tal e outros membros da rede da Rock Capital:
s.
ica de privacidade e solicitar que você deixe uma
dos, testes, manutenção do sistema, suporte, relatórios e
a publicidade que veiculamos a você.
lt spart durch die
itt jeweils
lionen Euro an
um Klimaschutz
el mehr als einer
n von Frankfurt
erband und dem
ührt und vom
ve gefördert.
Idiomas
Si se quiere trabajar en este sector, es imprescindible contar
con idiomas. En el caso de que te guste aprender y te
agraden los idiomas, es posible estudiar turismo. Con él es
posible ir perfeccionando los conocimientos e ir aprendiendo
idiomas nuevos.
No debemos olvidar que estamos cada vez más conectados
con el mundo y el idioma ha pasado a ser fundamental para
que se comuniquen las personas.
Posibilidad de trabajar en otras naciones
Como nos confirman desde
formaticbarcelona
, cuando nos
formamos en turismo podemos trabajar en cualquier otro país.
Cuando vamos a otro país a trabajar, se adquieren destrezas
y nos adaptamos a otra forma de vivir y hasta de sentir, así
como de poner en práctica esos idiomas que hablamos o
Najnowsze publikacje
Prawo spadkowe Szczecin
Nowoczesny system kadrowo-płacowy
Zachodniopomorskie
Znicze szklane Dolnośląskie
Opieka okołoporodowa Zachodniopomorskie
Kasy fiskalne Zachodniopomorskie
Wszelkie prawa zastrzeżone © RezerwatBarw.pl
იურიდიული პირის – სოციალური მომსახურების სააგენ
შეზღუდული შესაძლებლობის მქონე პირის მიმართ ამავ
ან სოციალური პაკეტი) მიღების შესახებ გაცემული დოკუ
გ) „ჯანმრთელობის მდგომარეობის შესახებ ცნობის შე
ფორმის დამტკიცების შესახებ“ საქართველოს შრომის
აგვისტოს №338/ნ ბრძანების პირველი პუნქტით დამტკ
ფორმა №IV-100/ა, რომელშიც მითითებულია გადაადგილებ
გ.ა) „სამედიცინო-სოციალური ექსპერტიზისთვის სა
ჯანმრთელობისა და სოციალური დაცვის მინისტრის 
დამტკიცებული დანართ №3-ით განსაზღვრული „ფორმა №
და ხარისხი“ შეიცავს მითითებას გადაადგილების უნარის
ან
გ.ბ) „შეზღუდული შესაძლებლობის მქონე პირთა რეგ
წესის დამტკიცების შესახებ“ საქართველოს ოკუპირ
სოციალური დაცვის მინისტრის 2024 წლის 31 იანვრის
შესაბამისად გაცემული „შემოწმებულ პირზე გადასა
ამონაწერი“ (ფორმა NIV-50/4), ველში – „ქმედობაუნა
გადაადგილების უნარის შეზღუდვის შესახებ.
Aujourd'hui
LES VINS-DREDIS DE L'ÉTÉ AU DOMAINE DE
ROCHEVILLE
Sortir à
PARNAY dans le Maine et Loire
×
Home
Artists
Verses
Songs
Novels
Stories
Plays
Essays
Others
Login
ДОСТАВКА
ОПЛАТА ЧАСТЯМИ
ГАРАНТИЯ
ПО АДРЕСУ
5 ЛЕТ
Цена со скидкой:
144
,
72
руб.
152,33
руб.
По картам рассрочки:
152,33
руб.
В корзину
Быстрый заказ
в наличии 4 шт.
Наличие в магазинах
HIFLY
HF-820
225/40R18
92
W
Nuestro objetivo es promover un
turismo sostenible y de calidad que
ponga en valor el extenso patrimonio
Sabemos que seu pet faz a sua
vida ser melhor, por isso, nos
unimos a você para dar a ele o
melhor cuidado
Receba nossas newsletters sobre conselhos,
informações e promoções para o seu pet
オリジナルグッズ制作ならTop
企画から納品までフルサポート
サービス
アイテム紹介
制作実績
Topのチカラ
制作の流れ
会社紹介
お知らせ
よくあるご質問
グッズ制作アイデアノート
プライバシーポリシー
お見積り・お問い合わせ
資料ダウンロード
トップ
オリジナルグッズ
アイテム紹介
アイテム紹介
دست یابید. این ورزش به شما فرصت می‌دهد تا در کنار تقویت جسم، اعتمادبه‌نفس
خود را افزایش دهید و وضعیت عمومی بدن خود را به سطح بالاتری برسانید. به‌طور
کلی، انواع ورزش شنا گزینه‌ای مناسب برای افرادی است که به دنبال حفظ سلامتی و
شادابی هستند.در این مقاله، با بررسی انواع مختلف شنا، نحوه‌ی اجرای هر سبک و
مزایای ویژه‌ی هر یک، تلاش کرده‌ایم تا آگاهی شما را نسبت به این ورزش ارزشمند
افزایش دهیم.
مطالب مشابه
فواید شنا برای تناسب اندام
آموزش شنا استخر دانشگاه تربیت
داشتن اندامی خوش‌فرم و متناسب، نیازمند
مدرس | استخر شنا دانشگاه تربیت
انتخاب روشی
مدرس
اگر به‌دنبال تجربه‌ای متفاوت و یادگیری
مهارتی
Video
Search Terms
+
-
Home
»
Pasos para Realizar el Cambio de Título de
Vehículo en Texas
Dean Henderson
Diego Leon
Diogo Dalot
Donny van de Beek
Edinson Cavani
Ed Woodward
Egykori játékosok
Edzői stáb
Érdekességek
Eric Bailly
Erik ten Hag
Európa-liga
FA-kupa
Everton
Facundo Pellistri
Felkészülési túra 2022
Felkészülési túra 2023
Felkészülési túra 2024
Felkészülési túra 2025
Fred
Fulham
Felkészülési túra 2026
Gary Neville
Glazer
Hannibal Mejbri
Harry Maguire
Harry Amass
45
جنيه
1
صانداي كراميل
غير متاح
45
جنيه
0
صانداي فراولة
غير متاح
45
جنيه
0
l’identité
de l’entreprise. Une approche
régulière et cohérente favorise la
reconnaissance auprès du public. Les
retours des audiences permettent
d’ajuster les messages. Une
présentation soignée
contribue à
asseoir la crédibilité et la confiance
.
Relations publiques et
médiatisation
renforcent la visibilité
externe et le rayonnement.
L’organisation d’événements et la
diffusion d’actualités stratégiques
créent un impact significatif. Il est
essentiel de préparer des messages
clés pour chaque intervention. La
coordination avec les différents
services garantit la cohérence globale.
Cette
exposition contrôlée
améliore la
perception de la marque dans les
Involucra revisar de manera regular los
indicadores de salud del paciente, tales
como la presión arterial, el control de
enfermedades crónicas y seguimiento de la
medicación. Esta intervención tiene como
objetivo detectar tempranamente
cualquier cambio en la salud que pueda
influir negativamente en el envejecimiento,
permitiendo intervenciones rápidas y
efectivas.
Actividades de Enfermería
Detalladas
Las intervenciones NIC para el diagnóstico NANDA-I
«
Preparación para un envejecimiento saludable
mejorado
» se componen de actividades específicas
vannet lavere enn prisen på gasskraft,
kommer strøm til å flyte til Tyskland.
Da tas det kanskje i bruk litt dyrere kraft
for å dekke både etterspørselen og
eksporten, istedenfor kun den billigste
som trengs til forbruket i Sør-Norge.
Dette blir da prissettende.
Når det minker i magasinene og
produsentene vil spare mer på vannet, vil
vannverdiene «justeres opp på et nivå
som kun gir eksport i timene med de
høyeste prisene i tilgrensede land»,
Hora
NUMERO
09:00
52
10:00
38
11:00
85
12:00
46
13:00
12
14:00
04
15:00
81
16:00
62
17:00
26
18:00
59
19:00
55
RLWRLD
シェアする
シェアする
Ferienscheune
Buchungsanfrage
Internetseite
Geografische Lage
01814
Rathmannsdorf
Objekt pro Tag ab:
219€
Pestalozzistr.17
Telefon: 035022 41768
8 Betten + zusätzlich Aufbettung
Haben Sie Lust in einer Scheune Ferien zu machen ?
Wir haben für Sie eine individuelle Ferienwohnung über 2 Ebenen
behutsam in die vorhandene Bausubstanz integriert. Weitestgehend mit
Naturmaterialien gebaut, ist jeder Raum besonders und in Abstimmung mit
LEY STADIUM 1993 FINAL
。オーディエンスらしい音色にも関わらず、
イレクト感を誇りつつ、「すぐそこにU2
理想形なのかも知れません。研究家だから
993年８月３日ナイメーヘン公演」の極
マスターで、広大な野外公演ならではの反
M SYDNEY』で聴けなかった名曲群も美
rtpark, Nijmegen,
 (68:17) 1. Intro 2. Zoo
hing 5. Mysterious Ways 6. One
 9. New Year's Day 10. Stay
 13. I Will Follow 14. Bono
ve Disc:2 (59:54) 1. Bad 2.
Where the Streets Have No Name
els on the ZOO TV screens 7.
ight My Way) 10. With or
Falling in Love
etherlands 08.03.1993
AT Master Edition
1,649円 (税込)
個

## Aim of the exercise
Above are the records. Identify each line that contains the word "otro".

## Your response
formamos en turismo podemos trabajar en cualquier otro país.
Cuando vamos a otro país a trabajar, se adquieren destrezas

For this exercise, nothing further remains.